Stakeholders have generally welcomed the Regulation as a significant step forward. Markéta Gregorová, the Parliament's rapporteur, highlighted the introduction of enforceable deadlines and stronger rights for all parties, stating that the reforms will make the system "faster, fairer, and more transparent." However, some privacy advocacy groups, including noyb, have criticised the Regulation for potentially introducing excessive complexity and protracted procedures. This could mean we should expect possible legal challenges in the future.
The Regulation must now be formally adopted by both the Council and the Parliament before it can enter into force, and once adopted, the Regulation will be directly applicable across the EU.
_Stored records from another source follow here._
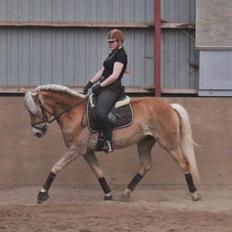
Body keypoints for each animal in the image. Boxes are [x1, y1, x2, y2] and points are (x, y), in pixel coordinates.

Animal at [24, 84, 200, 203]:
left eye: (34, 110)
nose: (36, 133)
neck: (73, 112)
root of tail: (170, 106)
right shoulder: (86, 151)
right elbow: (98, 171)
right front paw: (108, 194)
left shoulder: (76, 149)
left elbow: (56, 167)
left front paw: (42, 194)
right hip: (144, 142)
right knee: (146, 165)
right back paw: (126, 193)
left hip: (169, 143)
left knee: (184, 164)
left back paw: (195, 194)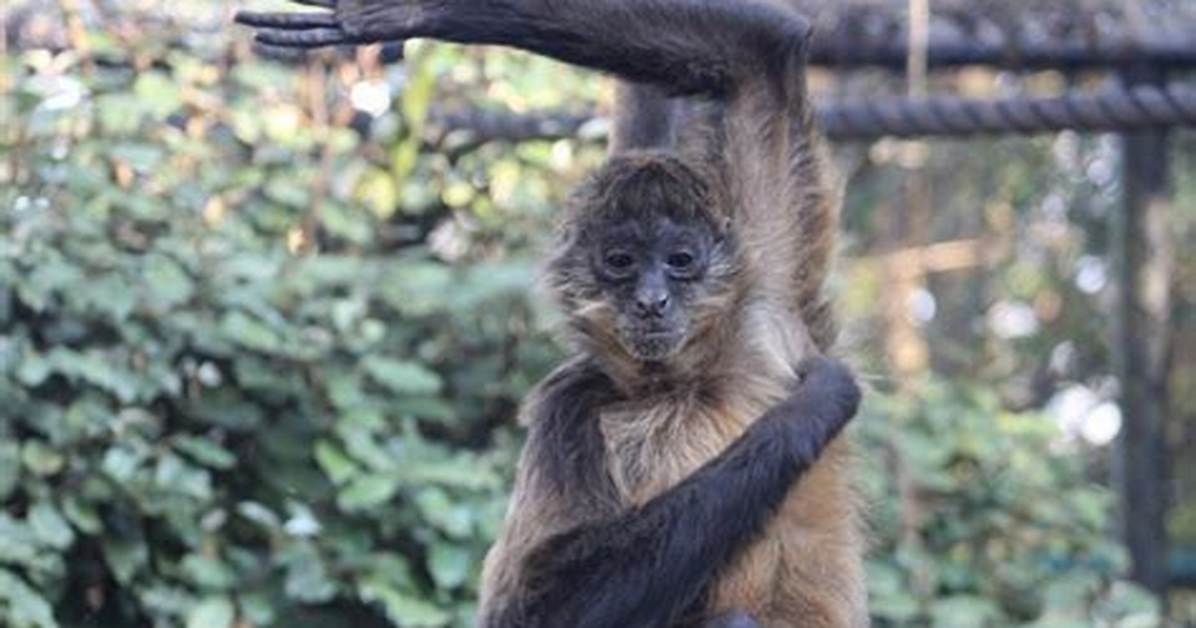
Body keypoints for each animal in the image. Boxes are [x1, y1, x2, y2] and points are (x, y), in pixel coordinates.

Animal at [235, 1, 865, 626]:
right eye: (621, 262)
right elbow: (527, 608)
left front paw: (403, 15)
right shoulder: (570, 404)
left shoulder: (763, 299)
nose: (651, 299)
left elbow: (759, 52)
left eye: (680, 261)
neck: (678, 382)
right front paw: (809, 410)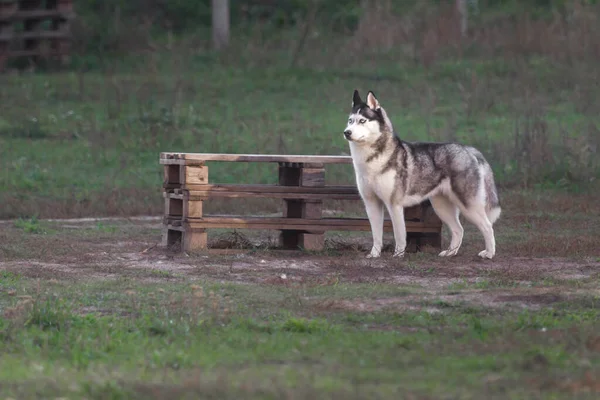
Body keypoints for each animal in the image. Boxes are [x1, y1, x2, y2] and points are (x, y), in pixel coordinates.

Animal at [342, 90, 502, 260]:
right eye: (350, 121)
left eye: (362, 121)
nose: (346, 132)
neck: (371, 160)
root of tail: (469, 149)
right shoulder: (371, 203)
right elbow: (376, 234)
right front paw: (374, 254)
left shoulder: (394, 204)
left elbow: (399, 234)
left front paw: (398, 255)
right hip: (441, 206)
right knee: (459, 229)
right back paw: (450, 252)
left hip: (469, 206)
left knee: (487, 226)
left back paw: (489, 253)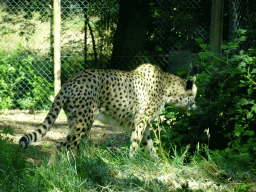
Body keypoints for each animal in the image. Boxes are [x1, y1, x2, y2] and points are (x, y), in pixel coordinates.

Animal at [19, 63, 197, 157]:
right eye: (194, 95)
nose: (195, 105)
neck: (168, 87)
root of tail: (71, 80)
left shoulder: (144, 125)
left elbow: (149, 145)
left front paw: (157, 161)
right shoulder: (140, 122)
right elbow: (135, 144)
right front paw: (132, 161)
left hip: (77, 123)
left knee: (75, 146)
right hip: (83, 123)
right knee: (60, 146)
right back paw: (54, 170)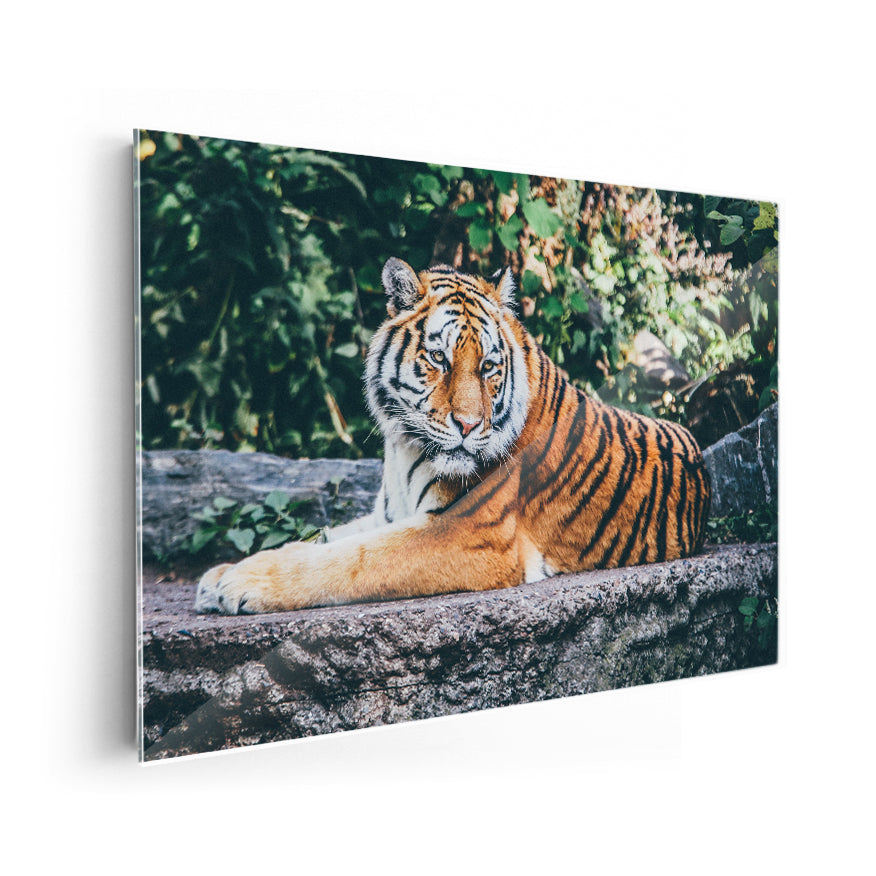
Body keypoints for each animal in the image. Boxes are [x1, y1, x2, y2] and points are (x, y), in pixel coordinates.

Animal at [195, 258, 711, 615]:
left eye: (488, 366)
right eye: (439, 358)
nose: (467, 425)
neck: (403, 447)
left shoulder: (470, 532)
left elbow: (351, 558)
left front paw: (241, 583)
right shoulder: (388, 514)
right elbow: (323, 538)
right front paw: (218, 576)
The Information Commissioner's Office ("ICO") has published an explanation of its decision not to take further regulatory action with respect to a Ministry of Defence ("MoD") data breach in 2022. The data breach involved the exposure of the personal details of thousands of Afghans connected to the Afghan Relocations and Assistance Policy (ARAP). Unusually, after a two-year engagement with the MoD under strict court and classification constraints, the ICO elected not to take further regulatory action against the MoD, while emphasising the preventative lessons learned. The data leaked was subject to a strict court injunction popularly described as a "super-injunction".
This decision follows earlier enforcement by the ICO against the MoD. In December 2023, the regulator fined the department £350,000 for a separate ARAP-related breach in 2021, when email recipients under the ARAP programme were exposed to one another. The ICO highlighted the absence of appropriate technical and organisational measures and recommended bulk-mail tools, secure transfer, and a 'second pair of eyes' control for high-risk communications.
The ICO explained its decision not to take further action with respect to the 2022 breach was predicated on several factors:
- The mitigative measures implemented by the MoD, working with the ICO, at a significant cost to the public. Further, the ICO had already fined the MoD in 2023. With the risk of a recurrence properly addressed and penalties for the mishandling of data already imposed, the ICO considered that levying further fines would not be in the public's interest.
- The super-injunction imposed, and classified nature of the information, meant that the investigation would require the diversion of a limited cache of staff with the requisite clearances from other matters. In total, the ICO reported that only five members of staff were "read on".
- The cause of the breach was the mishandling of a spreadsheet which had hidden, sensitive data when it was shared "for a legitimate operational reason under the pressures of a military operation." The MoD only became aware the data had surfaced online in August 2023 and notified the ICO within 72 hours, as required by UK GDPR.
Faced with these factors, the ICO decided that opening a separate, resource-intensive investigation would add little beyond what had already been achieved through close oversight of the MoD's internal work, and therefore took no further regulatory action.